O.k., by now we all know that cookies and spyware track our every move on the internet, hoping to figure out our likes and dislikes to show us ads for things we might want to buy. And more and more, these are cross-referenced over many websites, so one gets advertising that has nothing to do with one's activity on a particular site. Buy a gag gift, or a serious gift for someone with opposite tastes, and you're mislabeled for months. And even accurate labeling can be contrary to those buying impulses we actually respond to when we're on a spending spree.
One thing this model doesn't take into account is the fact that the web is now used for everything. Wait a minute -- isn't that good for these advertisers? Maybe not. The fact that the web must be used undercuts its predictability for the user's true tastes. In the early days, the web was an adventure, a playground. Now many people spend most of their online time doing necessary things they don't want to do -- the busy housewife doing online business chores, the student doing homework.
But it's still also a playground -- an escape from those business chores, etc. -- and yes, an escape from the very core of one's identity. While playing an online asteroid-shooting game, I want to be able to fantasize that I'm an astronaut on a dangerous mission, not be constantly reminded that I'm a middle-aged housewife in the midwest. And while this cross-webpage advertising is annoying to me, it's downright cruel to people who have been searching online for help with serious health problems. Imagine not being able to spend an hour, or even a few minutes, relaxing without a reminder of your illness always in some corner of the screen.
For the things we need, we probably already have sources. Or, if we don't, we'll search for them. It's mostly the fun stuff, the luxuries, we don't know we "need." And the things we get for fun, for luxury, for show, tend to correspond to our imagined selves more than our "real" selves. Basing advertising on our physical limitations, or the limitations other see in us -- even if these identifiers can be kept accurate -- doesn't make sense.

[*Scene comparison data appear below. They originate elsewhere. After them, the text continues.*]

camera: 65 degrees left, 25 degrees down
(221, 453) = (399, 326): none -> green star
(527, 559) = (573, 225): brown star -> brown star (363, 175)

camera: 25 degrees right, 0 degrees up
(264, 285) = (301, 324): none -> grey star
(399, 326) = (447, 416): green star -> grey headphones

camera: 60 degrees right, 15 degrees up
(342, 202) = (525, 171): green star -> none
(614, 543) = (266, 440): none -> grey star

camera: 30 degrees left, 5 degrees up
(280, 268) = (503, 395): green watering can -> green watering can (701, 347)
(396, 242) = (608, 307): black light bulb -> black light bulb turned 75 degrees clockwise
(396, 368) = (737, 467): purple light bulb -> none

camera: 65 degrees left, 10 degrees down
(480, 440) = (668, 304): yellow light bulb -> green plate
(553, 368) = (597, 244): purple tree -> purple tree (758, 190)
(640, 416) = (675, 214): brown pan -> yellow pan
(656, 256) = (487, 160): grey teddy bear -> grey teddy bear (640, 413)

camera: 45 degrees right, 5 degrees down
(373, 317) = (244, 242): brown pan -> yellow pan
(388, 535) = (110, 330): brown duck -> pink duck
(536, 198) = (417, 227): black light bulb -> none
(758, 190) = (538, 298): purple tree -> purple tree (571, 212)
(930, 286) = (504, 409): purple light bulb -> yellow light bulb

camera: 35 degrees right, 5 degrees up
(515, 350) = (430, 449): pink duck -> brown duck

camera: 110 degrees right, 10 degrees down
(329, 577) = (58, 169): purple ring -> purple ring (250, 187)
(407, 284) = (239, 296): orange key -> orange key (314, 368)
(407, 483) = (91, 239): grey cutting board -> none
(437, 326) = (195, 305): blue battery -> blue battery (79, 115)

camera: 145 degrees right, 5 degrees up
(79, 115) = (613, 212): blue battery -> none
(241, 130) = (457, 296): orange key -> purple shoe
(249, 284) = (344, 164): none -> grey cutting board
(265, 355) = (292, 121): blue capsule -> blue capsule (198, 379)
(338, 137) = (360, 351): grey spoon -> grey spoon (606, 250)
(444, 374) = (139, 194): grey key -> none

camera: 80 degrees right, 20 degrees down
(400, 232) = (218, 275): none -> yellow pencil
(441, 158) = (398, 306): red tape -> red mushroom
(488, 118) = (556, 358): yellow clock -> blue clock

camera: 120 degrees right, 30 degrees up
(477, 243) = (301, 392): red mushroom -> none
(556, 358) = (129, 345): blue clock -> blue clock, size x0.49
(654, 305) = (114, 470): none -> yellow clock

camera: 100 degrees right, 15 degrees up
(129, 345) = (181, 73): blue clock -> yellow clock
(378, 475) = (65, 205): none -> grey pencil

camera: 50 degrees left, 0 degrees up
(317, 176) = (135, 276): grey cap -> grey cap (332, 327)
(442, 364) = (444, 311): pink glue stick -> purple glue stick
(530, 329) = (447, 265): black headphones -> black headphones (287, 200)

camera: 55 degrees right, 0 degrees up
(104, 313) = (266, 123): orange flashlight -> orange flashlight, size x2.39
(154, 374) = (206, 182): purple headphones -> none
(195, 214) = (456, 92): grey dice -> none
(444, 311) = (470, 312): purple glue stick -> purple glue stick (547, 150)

We should have some control over what ads -- or at least what general types of ads -- are shown to us, perhaps even situationally. An impotent man, for instance, could forbid impotence products from being shown when he's playing online shooting games and wants to feel macho. A person who has just lost a loved one could completely forbid any ads about funeral, cemeteries, or any other-death-related products and services. (Again, merely an annoyance when the deceased was old and sick and had lived a full life, but horribly cruel for parents who has lost a young child to have in their face all of their online time.)